With that explosion came the possibility of nuclear war. People were already preparing to develop nuclear strategy, having cut their strategic teeth on developing bombing plans for the Army Air Corps, which would become the Air Force in 1947. I plan to write about that history in the next posts.
Most of the history I’ll cite comes from Fred Kaplan’s The Wizards of Armageddon. My purpose in this series of posts is to open up discussion of ways of seeing nuclear weapons that don’t stem from the origin story of Oppenheimer and the Manhattan Project. If we can see nuclear strategies in different light, we may find ways to move away from our current “scorpions in a bottle” world, which is a phrase Oppenheimer used.
We need ways of thinking about nuclear weapons that are outside that bottle. I don’t have a comprehensive solution. There is a lively community of younger nuclear thinkers who have grown up in a different world and thus are better equipped than I am to think outside the bottle. I hope to supply some impetus to their thinking.
The previous posts in this series –
deal with history that contains stories that are more relevant to our time than the story of the Manhattan Project. The successful struggle for civilian control over nuclear weapons. Scientists banding together for a goal. As I start writing about the development of nuclear strategy, though, the task is to cut through unhelpful ideas that have grown up. Many of the traditional ideas are wrong or no longer relevant. The world has changed since the 1950s.
A word that will come up repeatedly is “deterrence.” It’s been badly misused. I suggest that we put it in cold storage for a couple of years, so that we can discuss what we mean, rather than slap the token down on the table for an attempt at a quick win. The word will continue to be used, of course, because entire wings of the military depend on that token for their existence, and others have become accustomed to it.
Notice anything in particular about those photos? Hm, yes, we’ll get to that later.

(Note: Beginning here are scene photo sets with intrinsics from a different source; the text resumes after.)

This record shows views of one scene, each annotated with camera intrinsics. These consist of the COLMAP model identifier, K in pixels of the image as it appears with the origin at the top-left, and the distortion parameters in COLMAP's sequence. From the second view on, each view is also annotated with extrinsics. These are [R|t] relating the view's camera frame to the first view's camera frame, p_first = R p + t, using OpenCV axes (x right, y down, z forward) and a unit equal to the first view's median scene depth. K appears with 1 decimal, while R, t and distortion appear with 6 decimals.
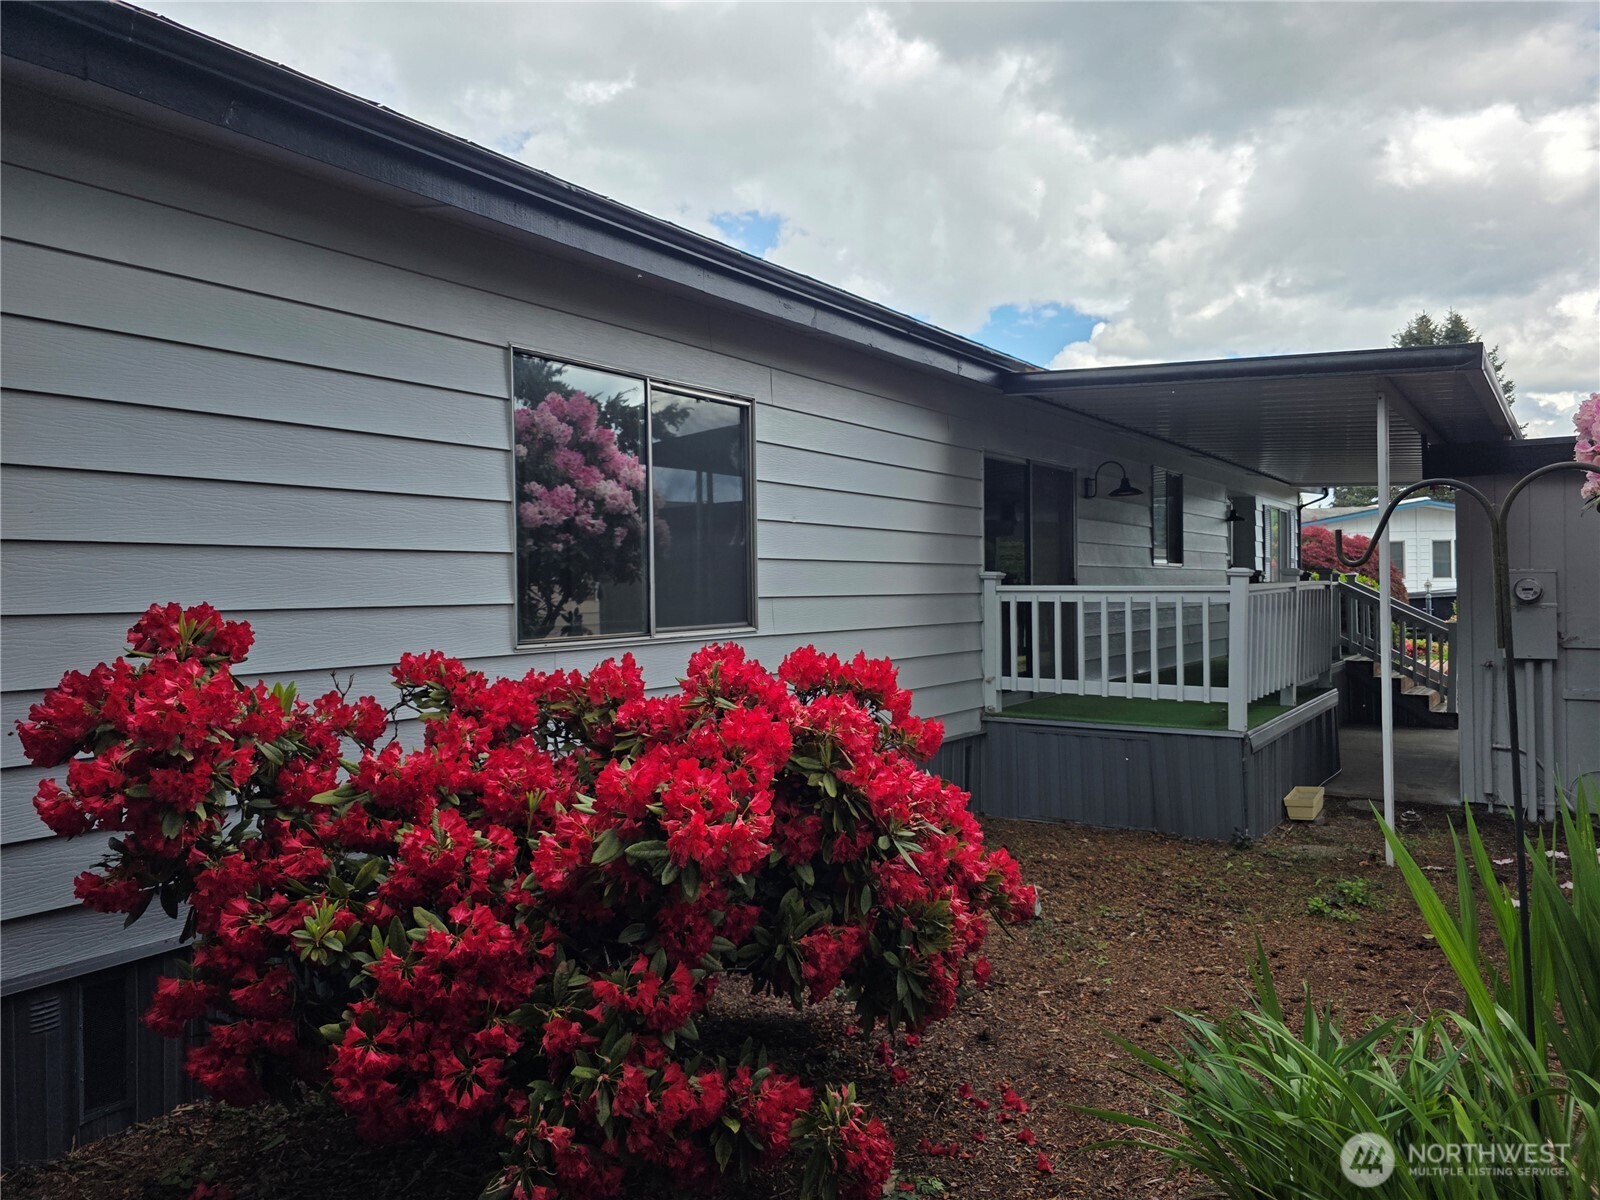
lens RADIAL K [[1071.9, 0, 804.8], [0, 1071.9, 596.7], [0, 0, 1]] dist [0.056544, -0.046022]
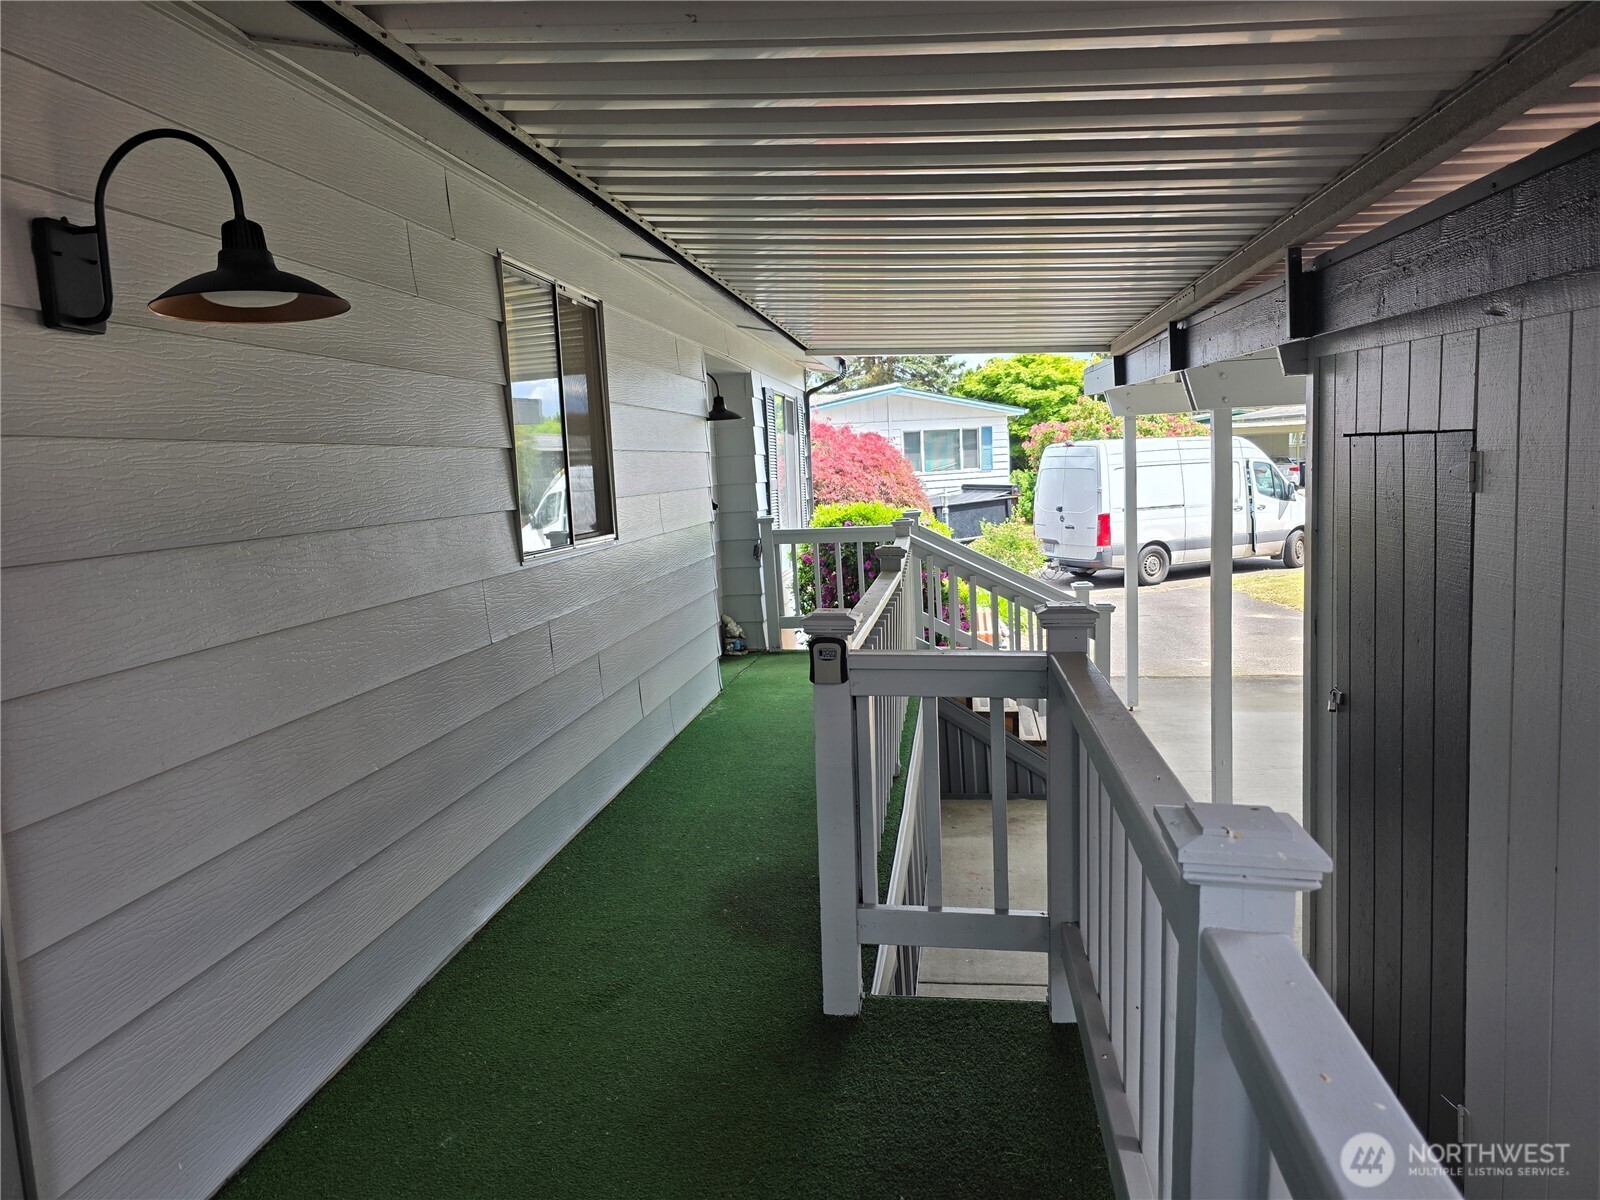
lens RADIAL K [[1071.9, 0, 798.6], [0, 1071.9, 596.2], [0, 0, 1]] dist [0.056544, -0.046022]
pose [[0.893930, -0.083701, 0.440323, 0.214038], [0.038637, 0.993142, 0.110345, -0.043909], [-0.446539, -0.081628, 0.891033, 0.561695]]
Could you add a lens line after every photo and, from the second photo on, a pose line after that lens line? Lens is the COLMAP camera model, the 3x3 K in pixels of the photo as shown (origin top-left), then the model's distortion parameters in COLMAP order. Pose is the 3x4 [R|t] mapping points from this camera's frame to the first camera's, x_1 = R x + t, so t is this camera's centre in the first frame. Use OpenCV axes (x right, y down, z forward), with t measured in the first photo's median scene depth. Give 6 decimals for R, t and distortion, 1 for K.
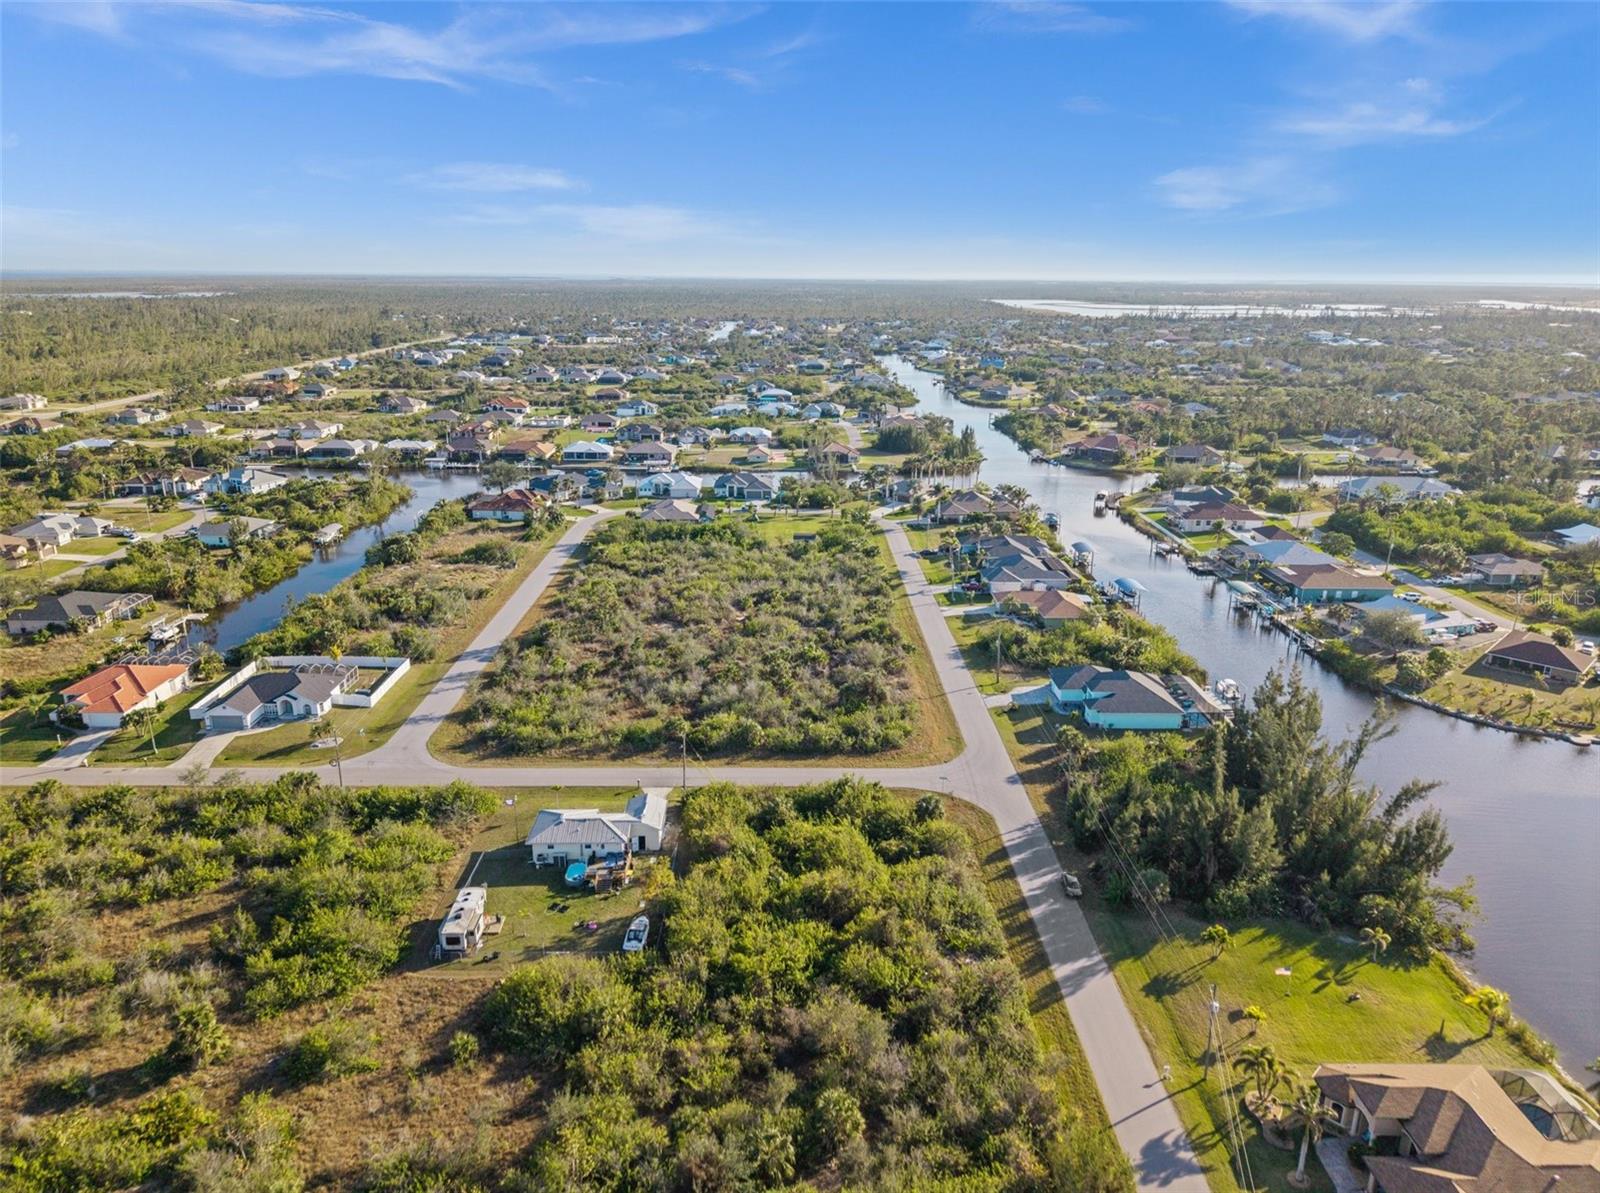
lens RADIAL K [[1079.5, 0, 800.0], [0, 1079.5, 596.5], [0, 0, 1]] dist [0.028408, -0.000420]
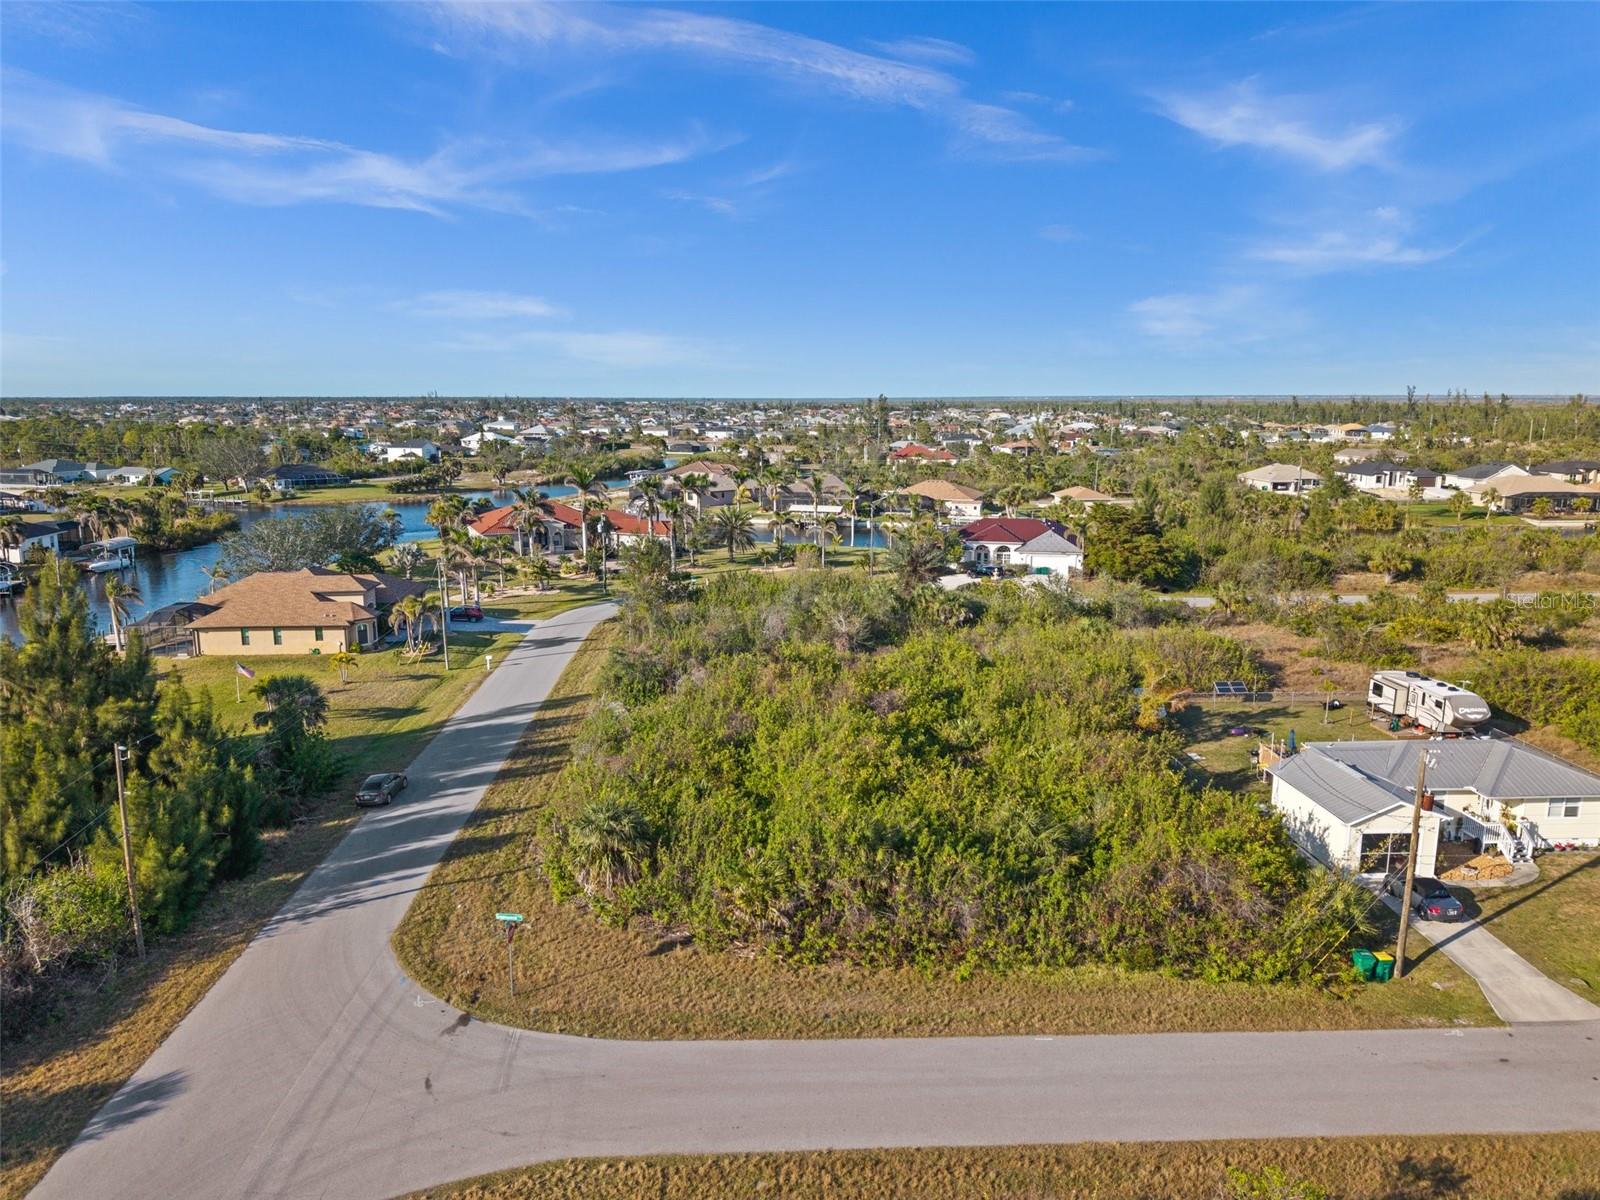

The basic idea of deterrence, as I understand it, is to convince the other side that attacking would cost them more than it would gain. Even this form has difficulties. Perhaps the other side doesn’t attack because they don’t want the damage a war would do to their economy and population. Perhaps what your side does to increase the costs is not what the other side perceives as increasing the costs. Perhaps the other side perceives the benefits to be much greater or less than you do.
Successful deterrence means that an attack does not occur. But that outcome can never confidently be ascribed to any particular measures. A negative outcome – when something doesn’t happen – is always subject to question.
More abstractly, is deterrence actually compellance? Here we get into the very technical vocabulary and hair-splitting that is often used to gatekeep the discussion. If you terrify the other side into compliance, is that compellance or deterrence? Can a line be drawn between the two?
Sometimes deterrence is made into something concrete. Thus the nuclear arsenal becomes “the deterrent.” Presumably this means that that part of the defense (offense?) is the primary reason the other side doesn’t attack. Reread the third paragraph back. That abstraction of the nuclear arsenal, or perhaps concretization of “deterrence,” is useful for the military. In Congressional budget hearings, a bid for a higher budget can be posed in terms of making the deterrent more effective by making more nuclear weapons.
So I will attack the use of that word. Be deterred from using it.